In 2014, ARMTech Insurance paid McDonald more than $129,000 and paid Taulbee more than $76,000. In 2015 and 2016, Noble obtained crop insurance on tobacco in Bourbon County and filed a hail-loss claim. But she did not own the crop, and gave the $179,500 in insurance proceeds to Taulbee and McDonald, prosecutors said.

When a U.S. Department of Agriculture inspector questioned Noble, she claimed she was not related to her brother and that she, not the men, farmed the tobacco crop.

McDonald and Noble could face more than five years in prison. McDonald could also be required to pay $458,000 in restitution to the U.S. Department of Agriculture and $260,700 to AgriSompo North America, his plea agreement notes.
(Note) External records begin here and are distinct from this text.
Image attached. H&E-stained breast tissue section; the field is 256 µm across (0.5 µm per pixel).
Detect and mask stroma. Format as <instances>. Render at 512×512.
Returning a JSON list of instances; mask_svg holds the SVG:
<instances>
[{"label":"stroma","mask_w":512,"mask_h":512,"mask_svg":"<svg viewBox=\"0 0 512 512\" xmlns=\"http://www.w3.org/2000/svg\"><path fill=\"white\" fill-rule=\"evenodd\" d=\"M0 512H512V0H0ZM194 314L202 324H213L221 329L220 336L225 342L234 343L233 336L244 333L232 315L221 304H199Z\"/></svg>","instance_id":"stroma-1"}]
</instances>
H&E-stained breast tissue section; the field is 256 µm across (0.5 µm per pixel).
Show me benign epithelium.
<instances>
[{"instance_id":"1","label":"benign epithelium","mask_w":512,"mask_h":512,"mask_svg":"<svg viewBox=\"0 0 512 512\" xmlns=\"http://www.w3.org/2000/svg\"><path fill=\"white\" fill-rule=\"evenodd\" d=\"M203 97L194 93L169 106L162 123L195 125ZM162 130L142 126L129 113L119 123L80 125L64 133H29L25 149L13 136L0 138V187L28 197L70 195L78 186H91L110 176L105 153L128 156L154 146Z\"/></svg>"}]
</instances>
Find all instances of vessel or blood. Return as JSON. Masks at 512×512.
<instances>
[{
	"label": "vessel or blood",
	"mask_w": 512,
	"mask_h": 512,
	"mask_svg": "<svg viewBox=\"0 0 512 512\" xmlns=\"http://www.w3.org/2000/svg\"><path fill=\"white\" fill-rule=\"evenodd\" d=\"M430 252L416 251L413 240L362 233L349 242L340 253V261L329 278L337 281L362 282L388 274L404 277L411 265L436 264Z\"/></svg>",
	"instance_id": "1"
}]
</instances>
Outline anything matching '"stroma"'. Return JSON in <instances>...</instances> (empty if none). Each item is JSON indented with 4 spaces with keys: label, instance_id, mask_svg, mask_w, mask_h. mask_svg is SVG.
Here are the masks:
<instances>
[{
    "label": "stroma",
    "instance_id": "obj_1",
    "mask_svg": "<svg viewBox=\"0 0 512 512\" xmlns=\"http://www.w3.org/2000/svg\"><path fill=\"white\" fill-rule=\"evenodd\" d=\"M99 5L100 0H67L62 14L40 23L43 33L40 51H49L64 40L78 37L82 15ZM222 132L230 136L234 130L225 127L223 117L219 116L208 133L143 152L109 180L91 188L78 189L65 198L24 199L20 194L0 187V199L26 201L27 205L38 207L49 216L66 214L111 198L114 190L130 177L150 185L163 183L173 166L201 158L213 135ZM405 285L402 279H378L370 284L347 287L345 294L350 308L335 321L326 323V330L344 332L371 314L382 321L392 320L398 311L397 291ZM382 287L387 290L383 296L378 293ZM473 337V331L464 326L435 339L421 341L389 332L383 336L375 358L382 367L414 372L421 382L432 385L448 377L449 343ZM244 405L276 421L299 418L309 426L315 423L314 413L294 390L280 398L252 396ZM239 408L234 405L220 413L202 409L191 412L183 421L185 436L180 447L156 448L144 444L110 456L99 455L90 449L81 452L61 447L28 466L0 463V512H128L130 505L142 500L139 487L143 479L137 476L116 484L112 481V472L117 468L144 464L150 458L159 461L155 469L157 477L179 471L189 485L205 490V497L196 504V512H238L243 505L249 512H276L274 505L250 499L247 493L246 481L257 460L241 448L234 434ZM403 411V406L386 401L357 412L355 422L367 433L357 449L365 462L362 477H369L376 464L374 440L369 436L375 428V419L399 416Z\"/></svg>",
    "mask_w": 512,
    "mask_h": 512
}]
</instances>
Noble argues in her agreement that she earned just over $3,000 from the scheme and should not have to repay more than that, although prosecutors have said the figure should be more than $260,000.

McDonald also has agreed to refrain from participating in any crop insurance or benefits programs for at least five years.

The guilty pleas are the latest development in several prosecutions of what authorities have said was extensive crop insurance fraud in central parts of Kentucky, according to local news reports. Some two dozen farmers and others associated with a tobacco operation have been convicted or pleaded guilty.

An independent adjuster was sentenced in late 2021 to three years in prison. A Fleming County insurance agent pleaded guilty in 2019 to crop insurance fraud.